その上には、「シャトランジ!」の文字がはっきりと浮かんだ。
「ルナちゃん!」
「ルナぁ!!」
クラウドとピエトが盤の外で叫んでいるが、ふたりは入れないようだった。地獄の審判のときと同じように、見えない壁が、ふたりを阻んでいる。

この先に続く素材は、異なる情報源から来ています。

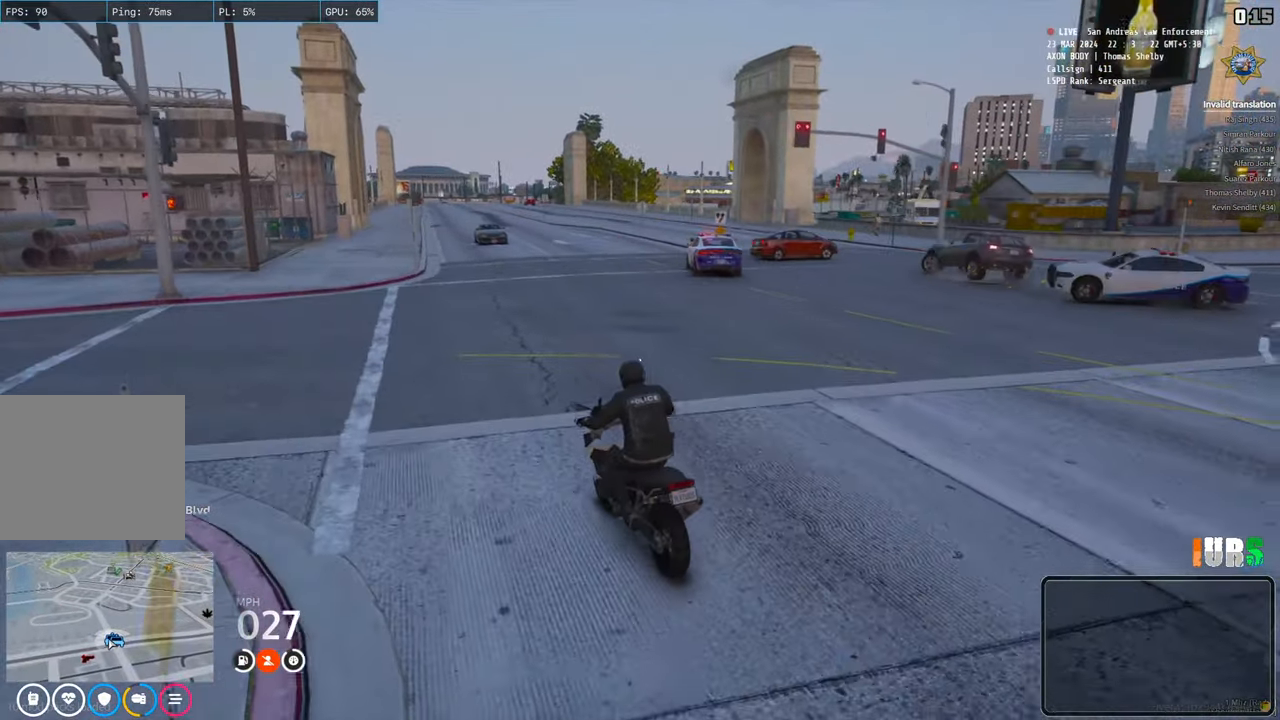
{"keys": ["d"], "events": [[133, "d", "down"]]}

『僕と月を眺める子ウサギが“王”、君と“賢者の白ネズミ”が、“棋士”だ』
白ネズミの王様は、悠然と王座で足を組んだ。
『君が負ければ、“王”は死ぬぞ』
『“歩兵”をE-3へ!』
メガネの白ネズミ――「賢者の白ネズミ」が叫んだ。
いきなり勝負が始まった。
「待ちたまえ!」
ルールの説明もなしか!
エーリヒは叫んだが、勝負ははじまってしまった。
先手後手を決めることもないとはどういうことだ。
敵の駒――チェスの歩兵とはちがう、巨大な円柱状の駒が、ズズン……と音を響かせて一コマ進んだ。
ルナは口を開けてそれを見つめた。
円柱の駒の中に、なにかいる――緑色に目を光らせたネズミが、ルナのほうをギラリと睨んだ。
ルナの目から、たっぷりと、涙があふれた。――恐怖のために。
「えっ、え、え、えーりひ……」
「落ち着きたまえ。かならず勝つ」
そういったものの、エーリヒの額には、今までの人生でかいたこともないような汗が流れていた。